Not long after, Vashti began a project for Black History Month: she planned to illustrate one Black woman every day, write a brief bio about her, and post the pairing to Instagram. Within days, her posts went viral, and what had started as a personal project became the first book she would both illustrate and write. LITTLE LEADERS: BOLD WOMEN IN BLACK HISTORY was published in 2017 and immediately hit bestseller lists. It was a book she created for her younger self and so that Black girls could see themselves in stories and learn about all the things they could be or do.
In the years that followed, Vashti received a Coretta Scott King Honor for her illustrations in SULWE by Lupita Nyong’o. But BIG was the first fictional picture book she both wrote and illustrated. It was a challenging, deeply personal project that made people see and understand, and feel seen and understood. And then it became The First in other important ways: it was the first picture book to be shortlisted for a National Book Award, and when it won the Caldecott Medal, Vashti became the first Black woman to receive that prize.
About one of her artistic influences, Augusta Savage, Vashti once said, “She was a natural teacher, and she believed that her struggles were paving the way for more and better artists and that her legacy could live on in their success. I love that. I wish I could thank her.” With her work, Vashti has not only thanked Savage, but also ensured that future Black artists will feel the same way about Vashti Harrison.
We are lucky that Vashti had zero interest in law school.
* * *
When I first saw the sketch dummy for Big, I got the feeling, the one editors describe when a project hits that way. The steal-your-breath moment is obviously the double gatefold, and my heart began to race once I realized how Vashti was using the physical form of the book to tell the story. But for me, it was the image of the girl with her back to readers that kept drawing my eye (see page 28). I wanted to climb inside the spread and give her a hug. It wasn’t until much later that I learned this image was the genesis of the entire project. Vashti had drawn a girl in that pose, and then decided to explore how the girl got there, and how she gets out.
And so, she created a book about the girl making space for herself in the world, one that will comfort and guide others. And this book led to Vashti becoming the first Black woman to receive a Caldecott Medal, making space for herself in the world, and for others.
As Vashti has said, the girl in Big is not her, but it is her story.
* * *
When you get a bill in the mail, you see an envelope. When you eat part of a green apple and put it core-side down, you see a half-eaten apple. When you finish your takeout, you see another piece of flimsy plastic to recycle. Vashti Harrison sees, in order: patterned paper on the inside of the envelope that makes for a runway-worthy skirt on a cut-paper woman; Mike Wazowski from Monsters, Inc. (once you take a picture of the apple and draw an eye on top of it); and material for homemade Shrinky Dinks.
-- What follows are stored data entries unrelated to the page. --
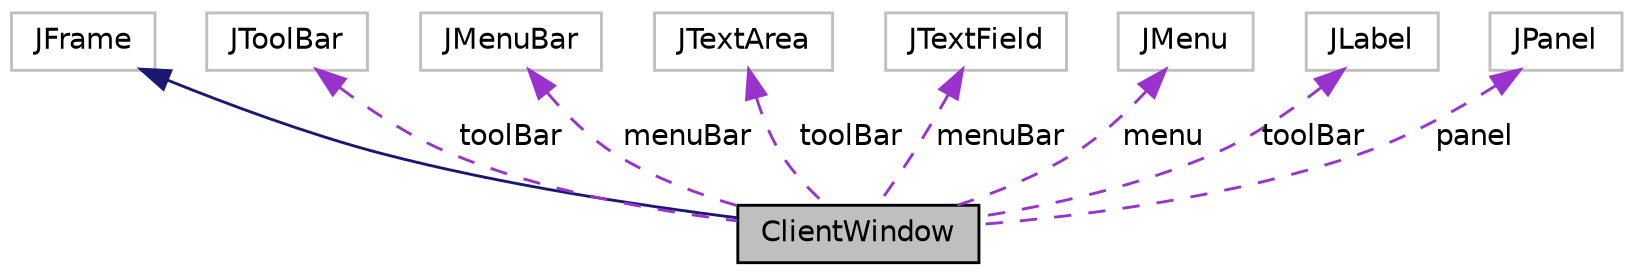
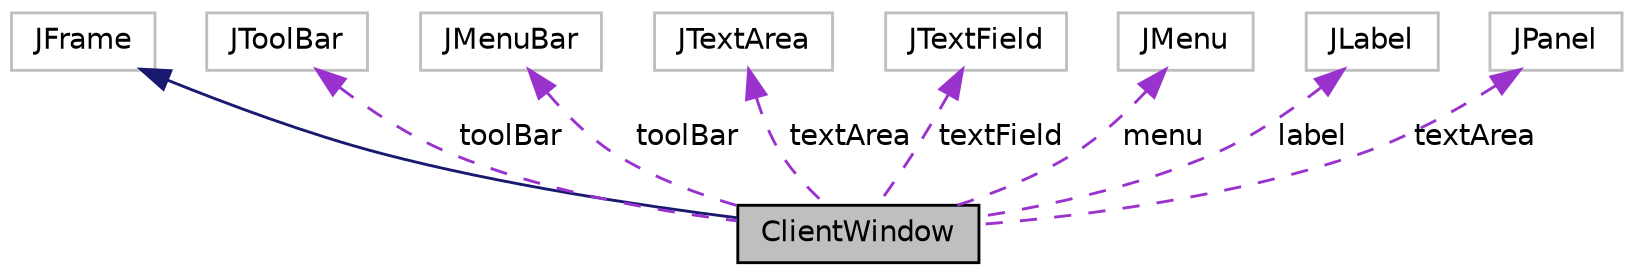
  digraph {
    node [color=grey75 fillcolor=white fontname=Helvetica fontsize=10 shape=record style=filled]
    edge [color=darkorchid3 dir=back fontname=Helvetica fontsize=10 labelfontname=Helvetica labelfontsize=10 style=dashed]
    n1 [color=black fillcolor=grey75 fontcolor=black height=0.2 label=ClientWindow width=0.4]
    n2 [height=0.2 label=JFrame width=0.4]
    n3 [height=0.2 label=JToolBar width=0.4]
    n4 [height=0.2 label=JMenuBar width=0.4]
    n5 [height=0.2 label=JTextArea width=0.4]
    n6 [height=0.2 label=JTextField width=0.4]
    n7 [height=0.2 label=JMenu width=0.4]
    n8 [height=0.2 label=JLabel width=0.4]
    n9 [height=0.2 label=JPanel width=0.4]
    n2 -> n1 [color=midnightblue style=solid]
    n3 -> n1 [label=" toolBar"]
-   n4 -> n1 [label=" menuBar"]
-   n5 -> n1 [label=" toolBar"]
-   n6 -> n1 [label=" menuBar"]
+   n4 -> n1 [label=" toolBar"]
+   n5 -> n1 [label=" textArea"]
+   n6 -> n1 [label=" textField"]
    n7 -> n1 [label=" menu"]
-   n8 -> n1 [label=" toolBar"]
-   n9 -> n1 [label=" panel"]
+   n8 -> n1 [label=" label"]
+   n9 -> n1 [label=" textArea"]
  }
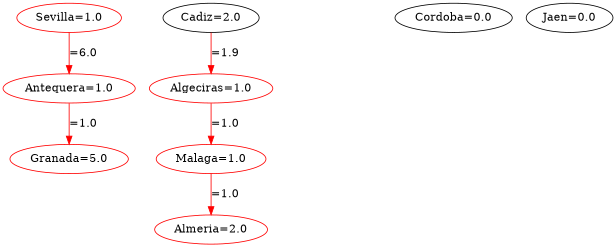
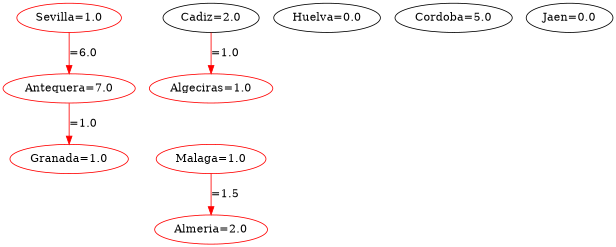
  strict digraph {
    node [color=red]
    edge [color=red]
    n1 [label="Sevilla=1.0"]
-   n2 [label="Antequera=1.0"]
-   n3 [label="Granada=5.0"]
+   n2 [label="Antequera=7.0"]
+   n3 [label="Granada=1.0"]
    n4 [label="Cadiz=2.0" color=""]
    n5 [label="Algeciras=1.0"]
    n6 [label="Malaga=1.0"]
-   n8 [label="Cordoba=0.0" color=""]
+   n7 [label="Huelva=0.0" color=""]
+   n8 [label="Cordoba=5.0" color=""]
    n9 [label="Almeria=2.0"]
    n10 [label="Jaen=0.0" color=""]
    n1 -> n2 [label="=6.0"]
    n2 -> n3 [label="=1.0"]
-   n4 -> n5 [label="=1.9"]
-   n5 -> n6 [label="=1.0"]
-   n6 -> n9 [label="=1.0"]
+   n4 -> n5 [label="=1.0"]
+   n6 -> n9 [label="=1.5"]
  }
Vashti has said that you don’t need talent to draw — you only need to practice. I very much beg to differ. What is “talent” as it relates to illustration if not seeing things in a way others don’t? And turning what you see into art? (Obviously practice helps too. I once met Vashti for coffee, and she was carrying a model hand because she was trying to get better at drawing hands.) Her father told me she’s always been this way, always seeing what others don’t and always creating. But when I asked him to tell me one thing he’d want people to know about Vashti, his response was: that she is caring.
It’s a good word that encompasses who Vashti is as both a person and an artist. The world of children’s books — everyone who makes them and everyone who reads them — is lucky that she cares so much.